* [Supplied entries]:
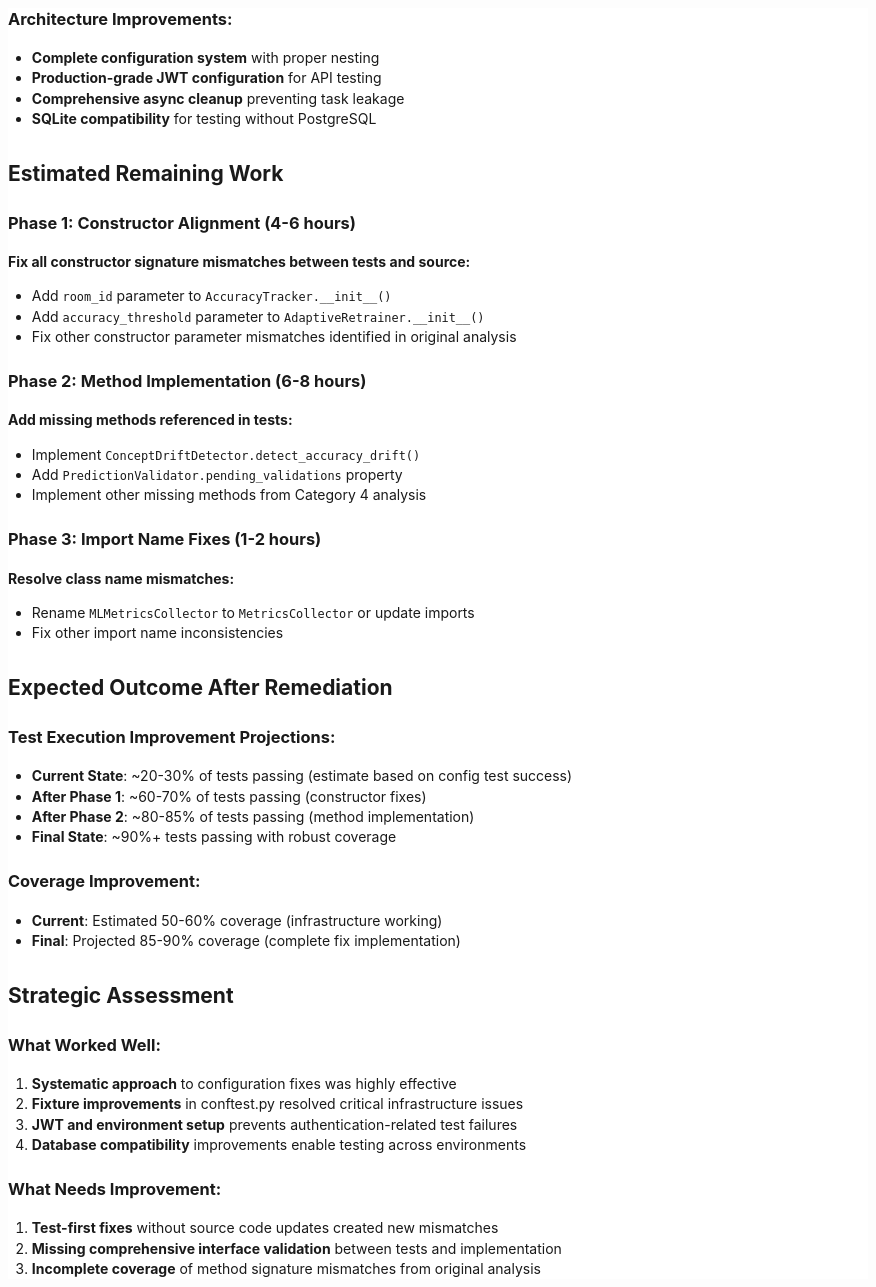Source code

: ### Architecture Improvements:
- **Complete configuration system** with proper nesting
- **Production-grade JWT configuration** for API testing
- **Comprehensive async cleanup** preventing task leakage
- **SQLite compatibility** for testing without PostgreSQL

## Estimated Remaining Work

### Phase 1: Constructor Alignment (4-6 hours)
**Fix all constructor signature mismatches between tests and source:**
- Add `room_id` parameter to `AccuracyTracker.__init__()`
- Add `accuracy_threshold` parameter to `AdaptiveRetrainer.__init__()`
- Fix other constructor parameter mismatches identified in original analysis

### Phase 2: Method Implementation (6-8 hours)  
**Add missing methods referenced in tests:**
- Implement `ConceptDriftDetector.detect_accuracy_drift()`
- Add `PredictionValidator.pending_validations` property
- Implement other missing methods from Category 4 analysis

### Phase 3: Import Name Fixes (1-2 hours)
**Resolve class name mismatches:**
- Rename `MLMetricsCollector` to `MetricsCollector` or update imports
- Fix other import name inconsistencies

## Expected Outcome After Remediation

### Test Execution Improvement Projections:
- **Current State**: ~20-30% of tests passing (estimate based on config test success)
- **After Phase 1**: ~60-70% of tests passing (constructor fixes)
- **After Phase 2**: ~80-85% of tests passing (method implementation)  
- **Final State**: ~90%+ tests passing with robust coverage

### Coverage Improvement:
- **Current**: Estimated 50-60% coverage (infrastructure working)
- **Final**: Projected 85-90% coverage (complete fix implementation)

## Strategic Assessment

### What Worked Well:
1. **Systematic approach** to configuration fixes was highly effective
2. **Fixture improvements** in conftest.py resolved critical infrastructure issues
3. **JWT and environment setup** prevents authentication-related test failures
4. **Database compatibility** improvements enable testing across environments

### What Needs Improvement:
1. **Test-first fixes** without source code updates created new mismatches
2. **Missing comprehensive interface validation** between tests and implementation
3. **Incomplete coverage** of method signature mismatches from original analysis
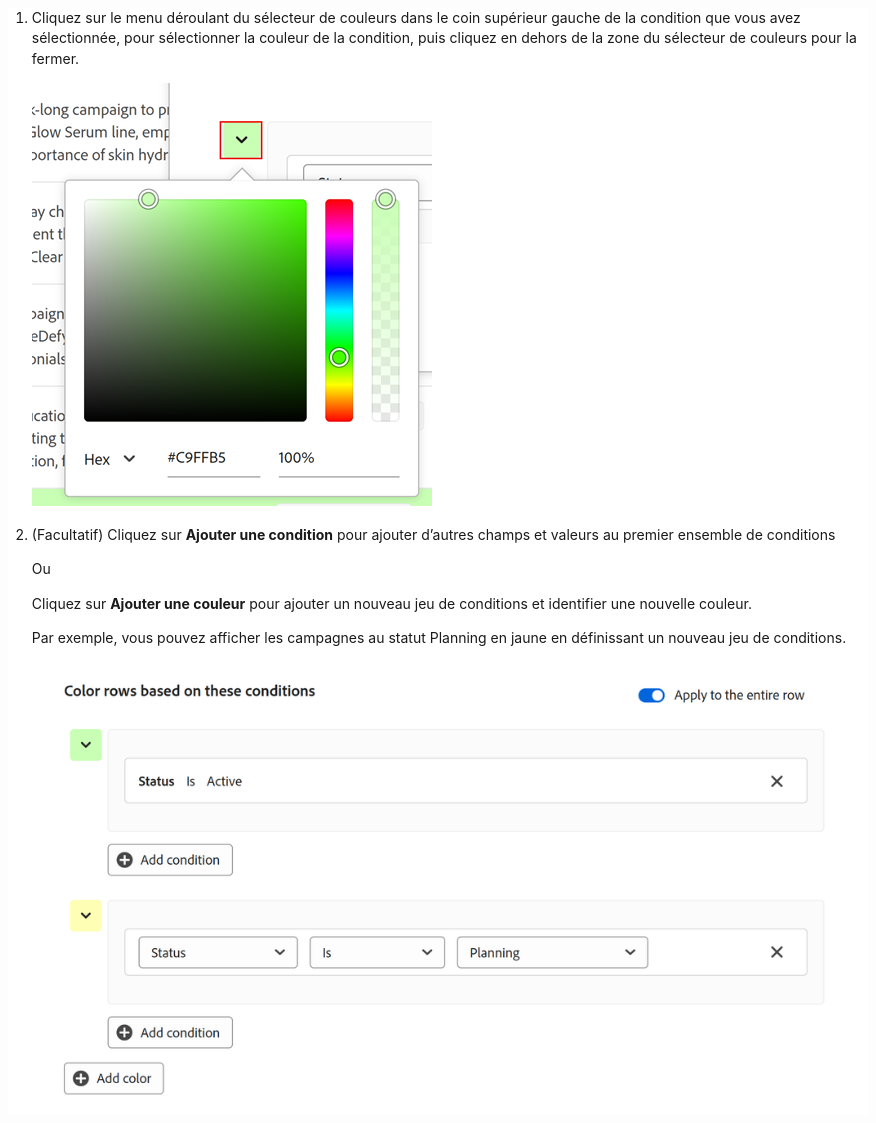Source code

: 1. Cliquez sur le menu déroulant du sélecteur de couleurs dans le coin supérieur gauche de la condition que vous avez sélectionnée, pour sélectionner la couleur de la condition, puis cliquez en dehors de la zone du sélecteur de couleurs pour la fermer.

   ![Menu déroulant du sélecteur de couleurs dans la zone Couleurs de ligne mise en surbrillance](assets/drop-down-color-picker-menu-in-row-colors-box-highlighted.png)

1. (Facultatif) Cliquez sur **Ajouter une condition** pour ajouter d’autres champs et valeurs au premier ensemble de conditions

   Ou

   Cliquez sur **Ajouter une couleur** pour ajouter un nouveau jeu de conditions et identifier une nouvelle couleur.

   Par exemple, vous pouvez afficher les campagnes au statut Planning en jaune en définissant un nouveau jeu de conditions.

   ![Zone Couleurs de ligne avec des couleurs personnalisées de statut Actif et Planification](assets/row-colors-box-with-active-and-planning-status-custom-colors.png)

* [Instruction]:
Starting at the line that has "### Phase 3: Import Name Fixes (1-2 hours)" and stopping after the line that has "## Expected Outcome After Remediation", recast those lines as a Markdown table with the columns Row and Line. Put each line in its own numbered row and leave out blank lines.

* [Solution to this exercise]:
| Row | Line |
|---|---|
| 1 | ### Phase 3: Import Name Fixes (1-2 hours) |
| 2 | **Resolve class name mismatches:** |
| 3 | - Rename `MLMetricsCollector` to `MetricsCollector` or update imports |
| 4 | - Fix other import name inconsistencies |
| 5 | ## Expected Outcome After Remediation |